On the other hand, for the encircling operator, each solution moves in a spiraling fashion around the current best solution, updating their positions as follows:

\[ \vec{x}_{i}^{k + 1} = \left| \vec{x}^* - \vec{x}_{i}^{k} \right| \cdot \left( e^{L} \cdot \cos\left( 2\pi L \right) \right) + \vec{x}^* \qquad(3)\]

where \(e^{L} \cdot \cos\left( 2\pi L \right)\) represented the logarithmic spiral model whose shape is controlled by the random variable \(l \in \lbrack -2, 1\rbrack\).

\[ L = -\left( 2 + \frac{k}{K} \right) \cdot rand(0,1) + 1 \qquad(4)\]

In contrast to other algorithms, WOA maintains a balanced strategy between exploration and exploitation throughout the evolutionary process. An advantage of the utilization of WOA is that no meta-parameter needs to be selected. There is two interesting characteristics of WOA linear attraction operator: the mixture of solutions through dimensionalities \(\vec{x}^{r_1}\) and that the random factor do not scale de distance between solutions, but the distance of the selected solution, a random one or the current best solution, in relation to the search space origin.

The Code

function operators(self) %vector implementation
t = self.actualIteration;
a = 2 * (1 - t / self.maxNoIterations);

% Random mixture of solutions
self.random_pop_dim = zeros(self.sizePopulation, self.noDimensions);
for i = 1:self.noDimensions
self.random_pop_dim(:,i) = randperm(self.sizePopulation);
self.random_pop_dim = self.random_pop_dim(randperm(self.sizePopulation), :);

% Circular Attraction
b = 1; % parameters in Eq. (2.5)
l = -(2 + t / self.maxNoIterations)*rand(1, self.sizePopulation) + 1; % Eq. (2.5)
l = repmat(exp(b*l') .* cos(l'*2*pi), 1, self.noDimensions);
p = rand(1, self.sizePopulation) < 0.5; % p in Eq. (2.6)

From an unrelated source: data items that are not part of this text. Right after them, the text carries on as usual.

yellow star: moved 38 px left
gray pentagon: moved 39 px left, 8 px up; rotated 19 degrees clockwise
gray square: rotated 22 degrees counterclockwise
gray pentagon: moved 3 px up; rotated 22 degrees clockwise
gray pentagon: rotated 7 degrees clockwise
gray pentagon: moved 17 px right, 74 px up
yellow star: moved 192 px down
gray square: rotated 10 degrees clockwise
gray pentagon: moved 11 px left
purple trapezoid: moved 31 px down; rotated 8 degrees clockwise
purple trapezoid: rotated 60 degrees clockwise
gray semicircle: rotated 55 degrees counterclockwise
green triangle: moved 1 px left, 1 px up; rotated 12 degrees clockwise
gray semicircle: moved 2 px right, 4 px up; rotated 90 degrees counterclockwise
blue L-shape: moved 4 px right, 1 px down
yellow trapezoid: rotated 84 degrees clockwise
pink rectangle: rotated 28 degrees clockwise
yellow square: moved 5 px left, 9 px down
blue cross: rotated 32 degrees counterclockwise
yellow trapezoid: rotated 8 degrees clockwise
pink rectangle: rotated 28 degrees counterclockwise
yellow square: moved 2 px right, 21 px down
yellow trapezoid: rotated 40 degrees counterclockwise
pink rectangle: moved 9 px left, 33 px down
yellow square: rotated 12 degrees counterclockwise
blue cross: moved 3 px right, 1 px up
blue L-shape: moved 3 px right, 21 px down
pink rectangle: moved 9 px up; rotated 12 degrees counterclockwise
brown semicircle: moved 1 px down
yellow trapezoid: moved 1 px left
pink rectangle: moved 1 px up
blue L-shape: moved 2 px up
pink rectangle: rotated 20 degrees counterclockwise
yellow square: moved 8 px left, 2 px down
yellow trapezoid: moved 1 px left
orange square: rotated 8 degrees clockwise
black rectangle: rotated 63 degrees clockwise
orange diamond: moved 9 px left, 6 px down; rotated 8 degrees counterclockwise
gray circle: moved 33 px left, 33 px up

distance2Leader = abs(self.bestSolution - self.population);
tial_population = distance2Leader .* l + self.bestSolution; % Eq. (2.5)

% Linear Attraction
A = a * rand(1, self.sizePopulation); % Eq. (2.3) in the paper
A2 = repmat(A', 1,self.noDimensions);
C = 2 * rand(1, self.sizePopulation); % Eq. (2.4) in the paper

X_rand = self.population(self.random_pop_dim);
D_X_rand = abs(C * X_rand - self.population);
A_population = X_rand - A2 .* D_X_rand;

D_Leader = abs(C' * self.bestSolution - self.population);
nonA_population = self.bestSolution - A2 .* D_Leader;

% Select Between Linear Attractions
A_population(abs(A)<1, :) = nonA_population(abs(A)<1, :);

% Select Final Trian Population
tial_population(p, :) = A_population(p, :);

self.population = self.checkBoundsToroidal(tial_population);


Mirjalili, Seyedali, and Andrew Lewis. 2016. “The Whale Optimization Algorithm.” Advances in Engineering Software 95 (May). Elsevier BV: 51–67.